**WHAT YOU WILL DO**
Transcribe all the records with complete accuracy.

--- --- ---

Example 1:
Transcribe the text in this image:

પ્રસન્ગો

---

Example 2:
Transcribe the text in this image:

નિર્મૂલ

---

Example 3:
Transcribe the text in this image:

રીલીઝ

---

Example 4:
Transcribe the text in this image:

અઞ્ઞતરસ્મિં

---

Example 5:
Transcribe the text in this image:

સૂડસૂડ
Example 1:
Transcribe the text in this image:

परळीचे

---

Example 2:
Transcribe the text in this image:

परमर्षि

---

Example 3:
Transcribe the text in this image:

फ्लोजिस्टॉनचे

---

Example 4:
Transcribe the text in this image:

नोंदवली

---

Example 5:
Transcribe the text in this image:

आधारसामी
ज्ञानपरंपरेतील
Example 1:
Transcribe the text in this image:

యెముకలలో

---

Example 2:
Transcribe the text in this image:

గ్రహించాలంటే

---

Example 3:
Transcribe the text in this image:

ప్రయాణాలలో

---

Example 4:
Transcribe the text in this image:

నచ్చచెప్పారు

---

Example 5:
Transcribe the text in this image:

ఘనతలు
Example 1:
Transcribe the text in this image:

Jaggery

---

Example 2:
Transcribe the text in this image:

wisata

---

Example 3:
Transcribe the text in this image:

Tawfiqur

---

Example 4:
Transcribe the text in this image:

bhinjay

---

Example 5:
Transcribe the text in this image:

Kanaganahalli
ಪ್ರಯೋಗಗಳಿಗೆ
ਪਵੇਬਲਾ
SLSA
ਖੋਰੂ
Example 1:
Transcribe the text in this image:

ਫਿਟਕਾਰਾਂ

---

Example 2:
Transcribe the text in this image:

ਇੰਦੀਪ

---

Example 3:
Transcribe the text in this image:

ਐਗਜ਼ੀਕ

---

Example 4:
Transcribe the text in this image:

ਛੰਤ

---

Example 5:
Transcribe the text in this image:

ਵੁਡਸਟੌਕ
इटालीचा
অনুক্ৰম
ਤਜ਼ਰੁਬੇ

--- --- ---

**EXPECTED ANSWER**
Example 1:
Transcribe the text in this image:

પ્રસન્ગો

---

Example 2:
Transcribe the text in this image:

નિર્મૂલ

---

Example 3:
Transcribe the text in this image:

રીલીઝ

---

Example 4:
Transcribe the text in this image:

અઞ્ઞતરસ્મિં

---

Example 5:
Transcribe the text in this image:

સૂડસૂડ
Example 1:
Transcribe the text in this image:

परळीचे

---

Example 2:
Transcribe the text in this image:

परमर्षि

---

Example 3:
Transcribe the text in this image:

फ्लोजिस्टॉनचे

---

Example 4:
Transcribe the text in this image:

नोंदवली

---

Example 5:
Transcribe the text in this image:

आधारसामी
ज्ञानपरंपरेतील
Example 1:
Transcribe the text in this image:

యెముకలలో

---

Example 2:
Transcribe the text in this image:

గ్రహించాలంటే

---

Example 3:
Transcribe the text in this image:

ప్రయాణాలలో

---

Example 4:
Transcribe the text in this image:

నచ్చచెప్పారు

---

Example 5:
Transcribe the text in this image:

ఘనతలు
Example 1:
Transcribe the text in this image:

Jaggery

---

Example 2:
Transcribe the text in this image:

wisata

---

Example 3:
Transcribe the text in this image:

Tawfiqur

---

Example 4:
Transcribe the text in this image:

bhinjay

---

Example 5:
Transcribe the text in this image:

Kanaganahalli
ಪ್ರಯೋಗಗಳಿಗೆ
ਪਵੇਬਲਾ
SLSA
ਖੋਰੂ
Example 1:
Transcribe the text in this image:

ਫਿਟਕਾਰਾਂ

---

Example 2:
Transcribe the text in this image:

ਇੰਦੀਪ

---

Example 3:
Transcribe the text in this image:

ਐਗਜ਼ੀਕ

---

Example 4:
Transcribe the text in this image:

ਛੰਤ

---

Example 5:
Transcribe the text in this image:

ਵੁਡਸਟੌਕ
इटालीचा
অনুক্ৰম
ਤਜ਼ਰੁਬੇ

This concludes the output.